Republican Sen. James Inhofe, the chairman of the Senate committee, previously compared Shanahan unfavorably to Mattis. But he has since clarified that he would be supportive if Shanahan were nominated for the permanent spot. When asked in a brief interview on Capitol Hill if he thinks the president should nominate Shanahan for defense secretary, Inhofe responded affirmatively.

“My major concern has always been that we need to get the secretary of defense out of the acting position because [that] is not effective,” Inhofe said. “Temporary doesn’t work.”

One administration source said the congressional opposition is being led by Inhofe’s committee staffers.

But Shanahan’s saving grace may be the fact that there are no other acceptable candidates willing to take the job.

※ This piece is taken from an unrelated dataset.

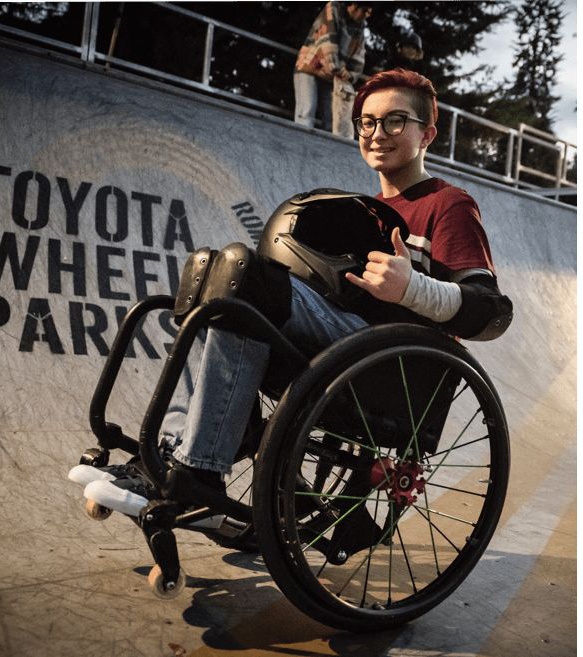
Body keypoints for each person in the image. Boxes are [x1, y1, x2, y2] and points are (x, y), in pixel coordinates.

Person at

At least four potential candidates approached about the post demurred, Foreign Policy reported in February. Air Force Secretary Heather Wilson seemed to throw her hat in the ring early this year but abruptly announced her resignation in March. Army Secretary Mark Esper, Navy Secretary Richard Spencer, former Sen. Jim Talent, and the Pentagon’s chief weapons buyer Ellen Lord have been mentioned as candidates, but it’s not clear that any of them have sufficient star power to get the president’s nod.

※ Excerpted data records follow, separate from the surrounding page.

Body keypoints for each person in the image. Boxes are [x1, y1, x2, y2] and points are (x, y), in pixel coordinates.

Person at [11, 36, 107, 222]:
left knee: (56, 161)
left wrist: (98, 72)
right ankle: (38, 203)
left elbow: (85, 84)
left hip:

David McCormick, the co-CEO of the global investment firm Bridgewater Associates, is still in the mix, according to the administration official. But two former U.S. officials told FP that McCormick, who worked in the George W. Bush administration, does not want the job.

The president, for his part, seems in no hurry to nominate a permanent Pentagon chief. In response to a question on whether he plans to name a new secretary soon, Trump said: “I’m very happy with Pat Shanahan. I think he’s done a really great job.”

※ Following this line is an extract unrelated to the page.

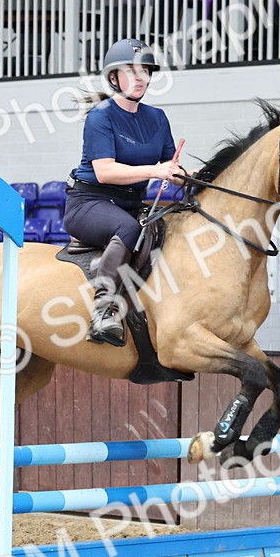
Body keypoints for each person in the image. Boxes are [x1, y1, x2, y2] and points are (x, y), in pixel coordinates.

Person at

But Shanahan is now the longest-serving acting defense secretary. Experts say having an acting official in such an important post comes at a cost, especially when many top positions in the Defense Department are still unfilled.

“The challenge of course with an acting [defense secretary] is no one knows how long they will actually be around,” said Mara Karlin, a nonresident senior fellow at the Brookings Institution, noting that Shanahan can’t move forward with filling the many empty posts in the Pentagon until he is in the job permanently.

The timing is especially bad because the Pentagon is in the midst of defending a substantial budget request on Capitol Hill and is trying to get multiple officers confirmed to new positions. At the same time, the Defense Department is also trying to defend the president’s decision to divert funding for military construction to build part of a border wall—a move that is extremely unpopular in Congress.

“A confirmed [defense secretary] just has more clout, period,” Karlin said. “More clout within the Pentagon, more clout on the Hill, more clout on the National Security Council, and with the American public.”